Saraiva Conteúdo por Saraiva Conteúdo Livros 19.09.2011 19.09.2011

Dois viajantes à la flâneur

Por Luma Pereira
 
Flanar: tradução do termo francês flâneur. Significa andar sem rumo, admirando os atrativos dos lugares, e conhecendo-os profundamente. Em A Alma Encantadora das Ruas, João do Rio define: “flanar é ir por aí, de manhã, de dia, à noite”. Foi o que fez o casal de escritores Ruy Castro e Heloisa Seixas. Eles viajaram o mundo todo a fim de conhecer as cidades e apreciá-las do ponto de vista cultural. “A maneira como vemos as lugares é sempre por meio de referências literárias e cinematográficas”, conta Heloísa. Lançado recentemente, no último 13 de setembro, o livro Terramarear – Peripécias de Dois Turistas Culturais, é uma coletânea desses escritos e um cartão de embarque a quem deseja conhecer novos locais por meio da leitura.

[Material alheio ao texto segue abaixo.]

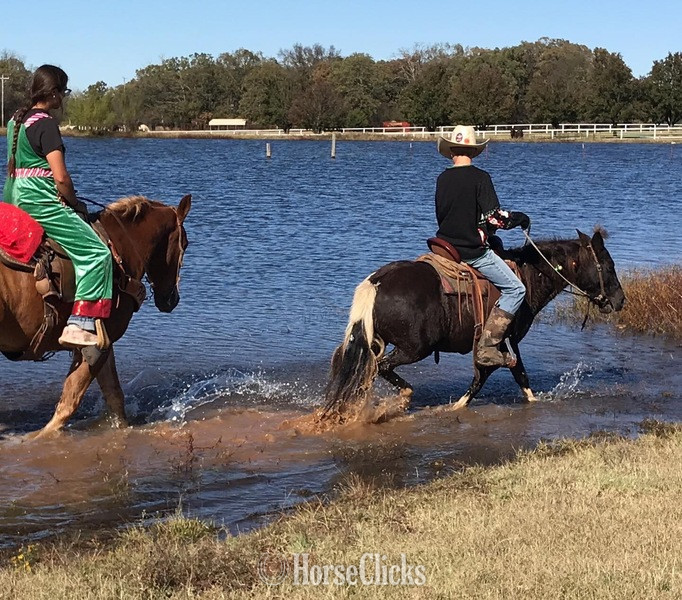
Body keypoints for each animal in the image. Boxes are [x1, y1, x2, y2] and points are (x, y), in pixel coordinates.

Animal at [0, 194, 191, 437]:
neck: (120, 252)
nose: (171, 300)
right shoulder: (95, 345)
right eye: (185, 243)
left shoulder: (104, 342)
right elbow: (70, 401)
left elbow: (114, 396)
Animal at [323, 229, 626, 417]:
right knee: (382, 367)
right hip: (415, 348)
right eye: (609, 266)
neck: (529, 276)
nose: (620, 300)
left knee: (366, 371)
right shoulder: (503, 342)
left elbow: (502, 375)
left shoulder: (501, 343)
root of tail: (376, 282)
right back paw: (403, 397)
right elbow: (505, 374)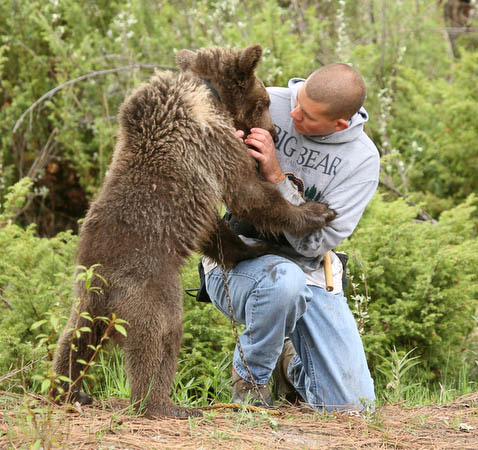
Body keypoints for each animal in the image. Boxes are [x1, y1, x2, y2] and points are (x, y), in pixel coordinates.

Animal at [52, 44, 336, 416]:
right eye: (264, 101)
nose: (273, 132)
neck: (207, 94)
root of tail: (105, 286)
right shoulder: (213, 144)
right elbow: (249, 194)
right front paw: (316, 212)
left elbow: (217, 231)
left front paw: (251, 247)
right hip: (150, 287)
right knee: (162, 335)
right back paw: (161, 403)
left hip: (86, 297)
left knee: (74, 338)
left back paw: (69, 390)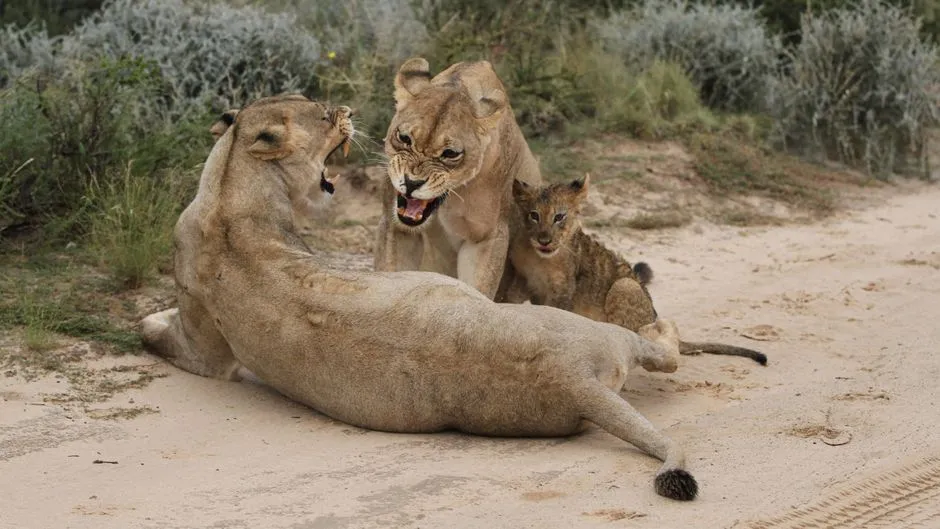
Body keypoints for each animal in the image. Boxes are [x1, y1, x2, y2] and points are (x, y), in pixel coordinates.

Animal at [139, 94, 698, 501]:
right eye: (322, 114)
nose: (346, 109)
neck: (229, 187)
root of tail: (576, 383)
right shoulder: (210, 356)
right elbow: (155, 334)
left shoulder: (211, 351)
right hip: (596, 334)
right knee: (663, 350)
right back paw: (662, 327)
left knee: (663, 351)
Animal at [373, 58, 542, 299]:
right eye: (404, 138)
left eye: (450, 153)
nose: (412, 183)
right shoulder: (396, 227)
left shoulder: (485, 237)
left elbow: (476, 290)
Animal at [498, 175, 767, 365]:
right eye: (534, 215)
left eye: (559, 217)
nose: (544, 240)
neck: (540, 259)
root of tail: (654, 317)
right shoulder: (522, 278)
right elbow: (512, 299)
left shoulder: (564, 288)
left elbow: (556, 314)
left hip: (625, 285)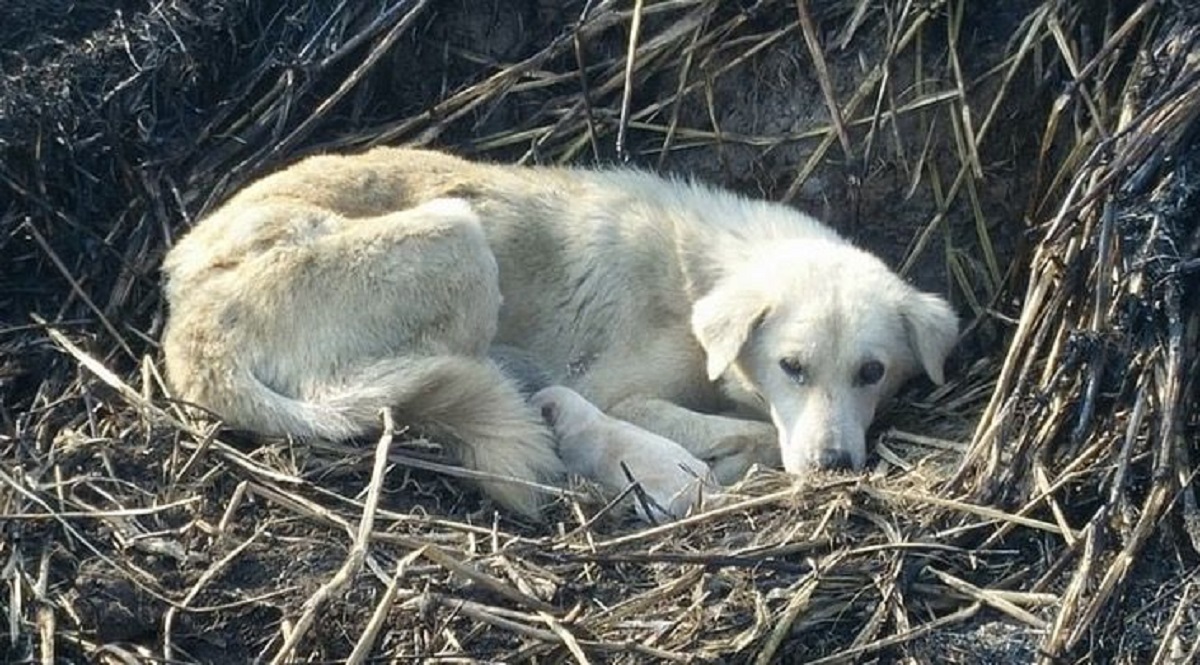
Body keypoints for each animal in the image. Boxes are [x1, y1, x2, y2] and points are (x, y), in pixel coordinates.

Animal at [164, 147, 960, 516]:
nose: (834, 468)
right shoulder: (618, 392)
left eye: (871, 372)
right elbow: (744, 430)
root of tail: (187, 328)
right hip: (459, 236)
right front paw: (740, 455)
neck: (699, 272)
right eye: (792, 366)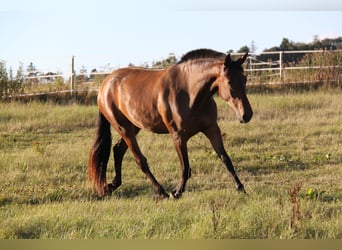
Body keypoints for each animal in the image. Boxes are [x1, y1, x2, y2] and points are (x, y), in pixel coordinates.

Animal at [89, 47, 251, 198]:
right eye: (229, 82)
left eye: (245, 79)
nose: (247, 115)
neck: (189, 93)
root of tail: (105, 85)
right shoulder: (178, 136)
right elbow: (185, 167)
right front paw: (177, 192)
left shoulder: (212, 129)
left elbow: (226, 159)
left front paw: (241, 188)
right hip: (124, 128)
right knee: (140, 160)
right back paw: (161, 192)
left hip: (133, 126)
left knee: (118, 150)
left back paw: (112, 186)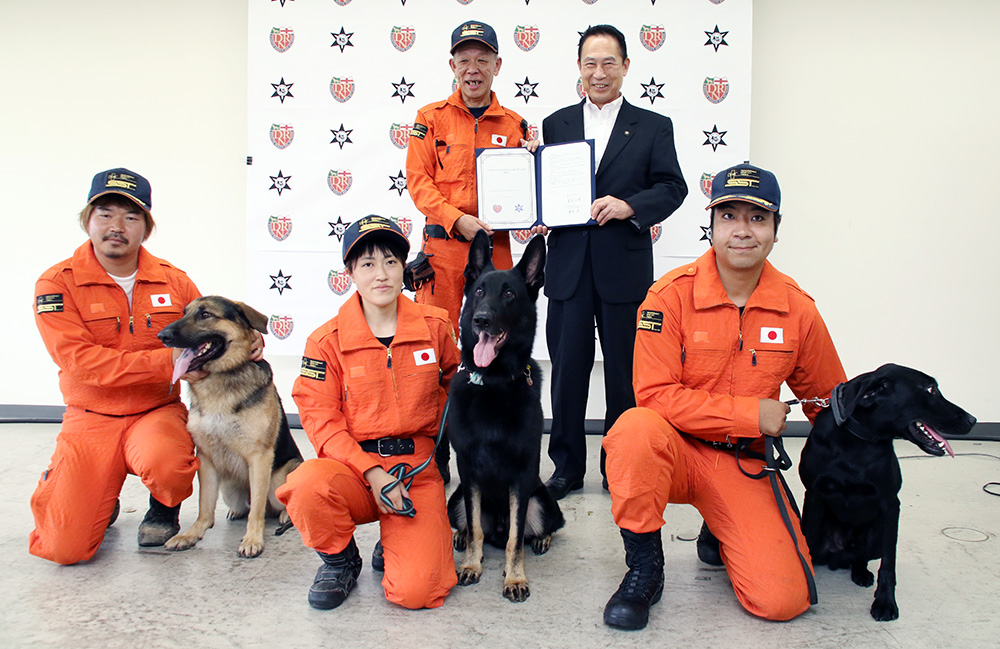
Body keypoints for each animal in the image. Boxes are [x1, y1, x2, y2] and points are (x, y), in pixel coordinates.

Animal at [156, 296, 300, 556]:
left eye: (205, 314)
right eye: (184, 313)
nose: (162, 336)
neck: (220, 379)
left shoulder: (260, 457)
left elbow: (257, 510)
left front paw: (252, 539)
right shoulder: (205, 458)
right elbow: (204, 506)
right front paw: (191, 534)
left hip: (280, 478)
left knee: (274, 504)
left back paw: (284, 514)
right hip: (229, 490)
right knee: (246, 505)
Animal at [450, 232, 568, 604]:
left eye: (509, 294)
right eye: (478, 292)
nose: (481, 320)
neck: (494, 382)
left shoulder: (522, 474)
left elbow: (517, 538)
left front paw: (515, 578)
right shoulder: (468, 472)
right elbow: (475, 526)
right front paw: (471, 564)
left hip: (541, 498)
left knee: (543, 526)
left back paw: (541, 538)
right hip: (454, 498)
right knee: (471, 525)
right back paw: (461, 538)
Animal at [800, 362, 972, 620]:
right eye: (930, 389)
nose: (973, 420)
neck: (855, 443)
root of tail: (837, 556)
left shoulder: (890, 503)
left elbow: (889, 563)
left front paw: (885, 603)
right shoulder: (814, 494)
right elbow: (807, 545)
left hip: (875, 536)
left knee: (861, 559)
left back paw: (862, 574)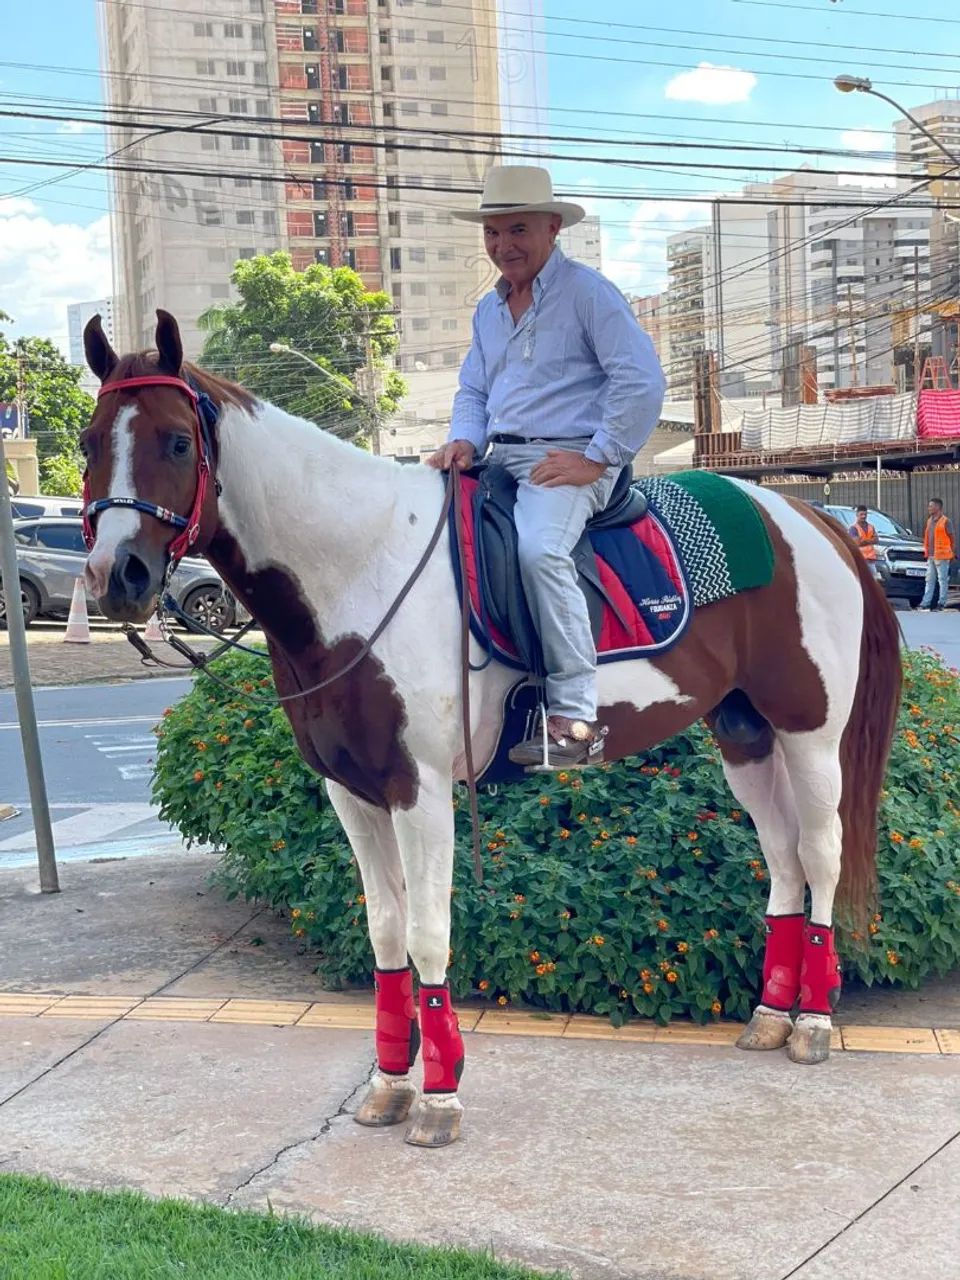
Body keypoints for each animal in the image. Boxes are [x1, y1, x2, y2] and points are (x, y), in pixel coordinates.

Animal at [80, 311, 901, 1148]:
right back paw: (771, 1015)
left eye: (176, 442)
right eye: (87, 442)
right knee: (784, 858)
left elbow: (428, 934)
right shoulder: (352, 793)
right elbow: (386, 934)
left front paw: (439, 1096)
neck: (360, 565)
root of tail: (815, 521)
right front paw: (389, 1084)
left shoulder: (420, 791)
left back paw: (813, 1023)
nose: (117, 577)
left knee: (822, 854)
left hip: (810, 732)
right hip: (743, 733)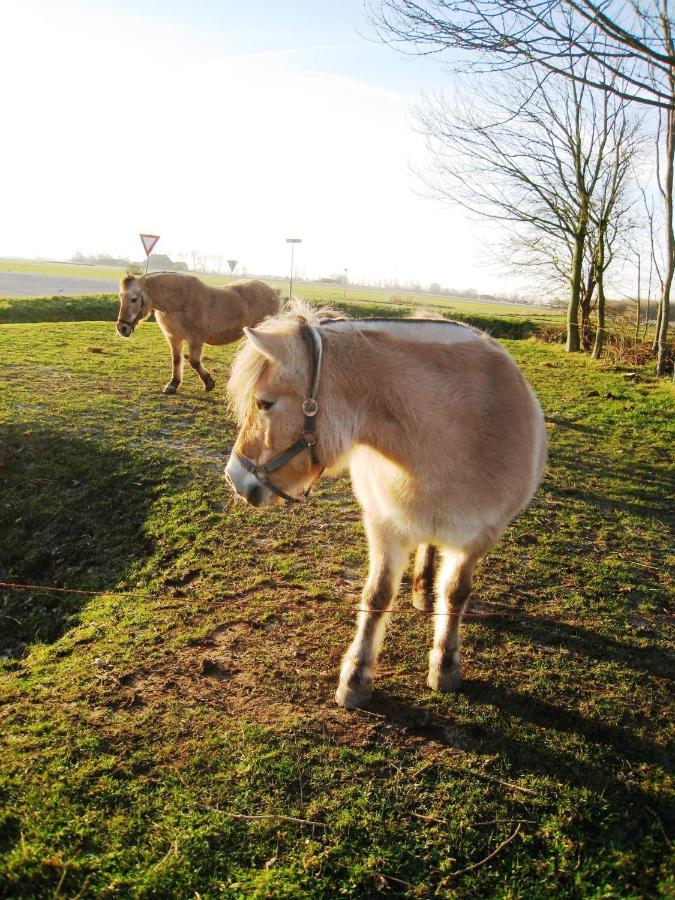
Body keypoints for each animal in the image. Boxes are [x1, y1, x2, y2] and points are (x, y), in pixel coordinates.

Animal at [117, 270, 282, 390]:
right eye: (120, 297)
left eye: (133, 299)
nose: (122, 328)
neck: (180, 303)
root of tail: (273, 292)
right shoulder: (173, 338)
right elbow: (176, 360)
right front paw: (173, 384)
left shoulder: (195, 339)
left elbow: (194, 362)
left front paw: (208, 382)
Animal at [227, 304, 548, 712]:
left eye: (264, 403)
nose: (234, 477)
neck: (450, 433)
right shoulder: (384, 526)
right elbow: (377, 595)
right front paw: (355, 677)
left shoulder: (478, 537)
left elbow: (455, 593)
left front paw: (445, 664)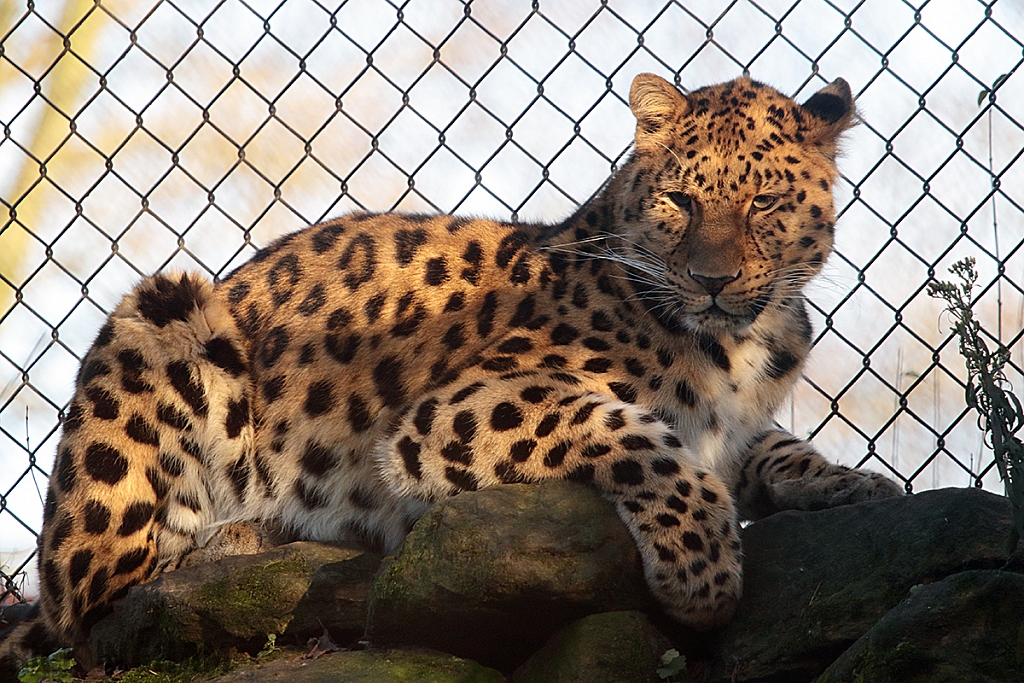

O título do livro é uma referência à coleção homônima de obras de aventura, lançada nos anos de 1930 pela Companhia Editora Nacional. Heloisa comenta que o primeiro livro que Ruy comprou na vida foi a série de Tarzan, de Edgar Rice Burroughs, pertencente a essa coleção. “E, de repente, esse nome brilhou na minha cabeça – porque são viagens por terra, mar e ar”, relata. A coincidência é que esses livros eram de peripécias, e eles se consideram mesmo aventureiros: “é no sentido de se dar pelos lugares, procurar se misturar na vida e no cotidiano das pessoas”, completa Heloisa. Eles vão atrás de arquitetura, música, história, gastronomia – da alma encantadora das ruas.

Terramarear é uma coletânea de textos já publicados em outros veículos, e retrabalhados para este livro; há também sete textos inéditos. “Na verdade, falar de viagem é só um veículo para falar de cultura. O que está por trás de tudo é sempre isso”, afirma Ruy. Ambos comentam que procuram buscar um sentido mais antropológico nos lugares: “andar pela cidade, se impregnar dos costumes e do espírito”, é flanar. Além disso, são viagens ao passado e a territórios da ficção. Ao escrever sobre Havana, lembram o escritor Ernest Hemingway. Em Veneza, fizeram questão de procurar a loja onde Stanley Kubrick comprara as máscaras usadas no filme De Olhos Bem Fechados.

Ambos recordaram os grandes acontecimentos dos locais por onde passaram, e descreveram os lugares a partir disso – em Berlin falam sobre fronteiras e o antigo muro. Desenvolveram essa maneira de olhar, que tentam passar ao leitor neste livro. “Quando você vai a uma cidade e conhece só cartão postal, melhor você ficar em casa”, diz Ruy. Heloisa conta que usa muito dessas vivências de viagens em outros livros de sua autoria. “Tem cenários que eu vi e que me inspiram ao escrever”, comenta. O termo flâneur ganhou concorrência. Agora no Brasil há também um sinônimo novo, de significado semelhante ao francês: o Terramarear.